Tips for Effective Back-of-the-Envelope Calculations:

How to prioritize

Prioritization typically comes down to a function of Impact, Effort and Strategic Override. Focus on maximizing impact and minimizing effort (but don't disregard maintainability and scale). There is the RICE framework for example, but often the strategic override component requires old-fashioned stakeholder discussion to prioritize correctly.

How to write a product requirements document (PRD)

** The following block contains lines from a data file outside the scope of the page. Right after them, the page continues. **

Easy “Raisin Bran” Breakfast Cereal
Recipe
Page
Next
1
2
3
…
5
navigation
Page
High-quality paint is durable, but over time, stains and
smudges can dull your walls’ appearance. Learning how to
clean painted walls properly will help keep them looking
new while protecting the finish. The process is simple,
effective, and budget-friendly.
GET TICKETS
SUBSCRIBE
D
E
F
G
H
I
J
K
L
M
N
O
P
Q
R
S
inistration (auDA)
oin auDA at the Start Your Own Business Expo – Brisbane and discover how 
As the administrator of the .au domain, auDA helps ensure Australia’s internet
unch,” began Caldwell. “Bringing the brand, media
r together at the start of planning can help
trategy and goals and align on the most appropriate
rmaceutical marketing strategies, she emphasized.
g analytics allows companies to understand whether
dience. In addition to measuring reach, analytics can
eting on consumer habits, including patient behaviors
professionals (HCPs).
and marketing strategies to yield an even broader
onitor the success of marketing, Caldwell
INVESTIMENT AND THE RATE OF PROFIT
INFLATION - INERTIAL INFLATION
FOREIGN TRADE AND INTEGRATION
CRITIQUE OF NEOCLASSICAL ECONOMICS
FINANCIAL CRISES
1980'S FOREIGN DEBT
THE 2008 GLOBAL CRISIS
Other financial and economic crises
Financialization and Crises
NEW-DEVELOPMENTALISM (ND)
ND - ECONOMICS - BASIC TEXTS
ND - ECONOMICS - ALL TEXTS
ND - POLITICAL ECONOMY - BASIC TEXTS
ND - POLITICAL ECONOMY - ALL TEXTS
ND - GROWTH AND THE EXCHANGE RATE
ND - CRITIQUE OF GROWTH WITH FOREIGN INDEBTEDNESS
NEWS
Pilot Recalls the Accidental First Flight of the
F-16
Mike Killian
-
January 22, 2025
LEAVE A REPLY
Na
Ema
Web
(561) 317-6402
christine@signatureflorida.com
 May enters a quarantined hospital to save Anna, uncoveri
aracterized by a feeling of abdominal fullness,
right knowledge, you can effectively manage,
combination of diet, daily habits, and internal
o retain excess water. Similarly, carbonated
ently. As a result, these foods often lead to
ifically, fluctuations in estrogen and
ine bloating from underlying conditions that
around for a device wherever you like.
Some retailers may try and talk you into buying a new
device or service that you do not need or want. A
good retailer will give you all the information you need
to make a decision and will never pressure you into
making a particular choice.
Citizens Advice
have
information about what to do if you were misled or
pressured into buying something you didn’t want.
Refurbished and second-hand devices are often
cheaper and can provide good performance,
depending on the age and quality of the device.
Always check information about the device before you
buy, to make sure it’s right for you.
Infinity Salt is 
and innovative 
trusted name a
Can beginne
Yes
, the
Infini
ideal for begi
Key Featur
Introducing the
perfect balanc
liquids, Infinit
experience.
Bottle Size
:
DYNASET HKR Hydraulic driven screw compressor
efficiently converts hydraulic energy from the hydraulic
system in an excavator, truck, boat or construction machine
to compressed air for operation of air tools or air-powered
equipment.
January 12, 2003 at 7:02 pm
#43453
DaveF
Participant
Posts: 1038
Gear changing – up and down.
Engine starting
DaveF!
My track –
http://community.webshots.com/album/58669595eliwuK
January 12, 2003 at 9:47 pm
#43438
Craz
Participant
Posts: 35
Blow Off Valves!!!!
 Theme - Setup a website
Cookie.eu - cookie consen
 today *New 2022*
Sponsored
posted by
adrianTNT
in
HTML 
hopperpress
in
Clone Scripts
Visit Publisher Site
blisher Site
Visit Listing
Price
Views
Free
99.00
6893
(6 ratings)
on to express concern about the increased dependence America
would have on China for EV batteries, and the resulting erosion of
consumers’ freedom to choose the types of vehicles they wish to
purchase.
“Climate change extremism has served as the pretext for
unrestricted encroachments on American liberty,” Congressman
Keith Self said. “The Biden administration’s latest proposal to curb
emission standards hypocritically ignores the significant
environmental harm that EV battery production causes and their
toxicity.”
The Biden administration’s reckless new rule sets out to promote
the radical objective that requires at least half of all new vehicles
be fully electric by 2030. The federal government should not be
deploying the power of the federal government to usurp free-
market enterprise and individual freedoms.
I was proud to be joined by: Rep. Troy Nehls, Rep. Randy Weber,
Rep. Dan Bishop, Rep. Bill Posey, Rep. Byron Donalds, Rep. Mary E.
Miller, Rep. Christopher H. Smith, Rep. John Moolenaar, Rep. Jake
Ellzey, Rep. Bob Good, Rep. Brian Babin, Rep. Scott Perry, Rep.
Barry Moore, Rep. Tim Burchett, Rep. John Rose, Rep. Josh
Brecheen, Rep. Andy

Start with why you are creating a product/feature and decompose the problems being addressed along with tradeoffs considered. Include user stories with acceptance criteria and user flows for designers. Talk to engineers and designers to uncover edge cases and design error flows.

How to launch

Break into workstreams and create a Go-to-market plan with milestones and Go/No-Go meetings with key stakeholders to ensure readiness. Working backwards from milestone targets, I find weekly synchs with a status wiki helpful to keep stakeholders aligned on launch goals.

How to maintain the best product

Iterate by using a test and learn approach (AB Test) and incorporate customer feedback through user testing, especially at a company where you have good data (everything is logged) and B2C products. In smaller startups and B2B landscape, you might need to put more emphasis on customer interviews and user testing as AB Testing might be more difficult to do with regularity.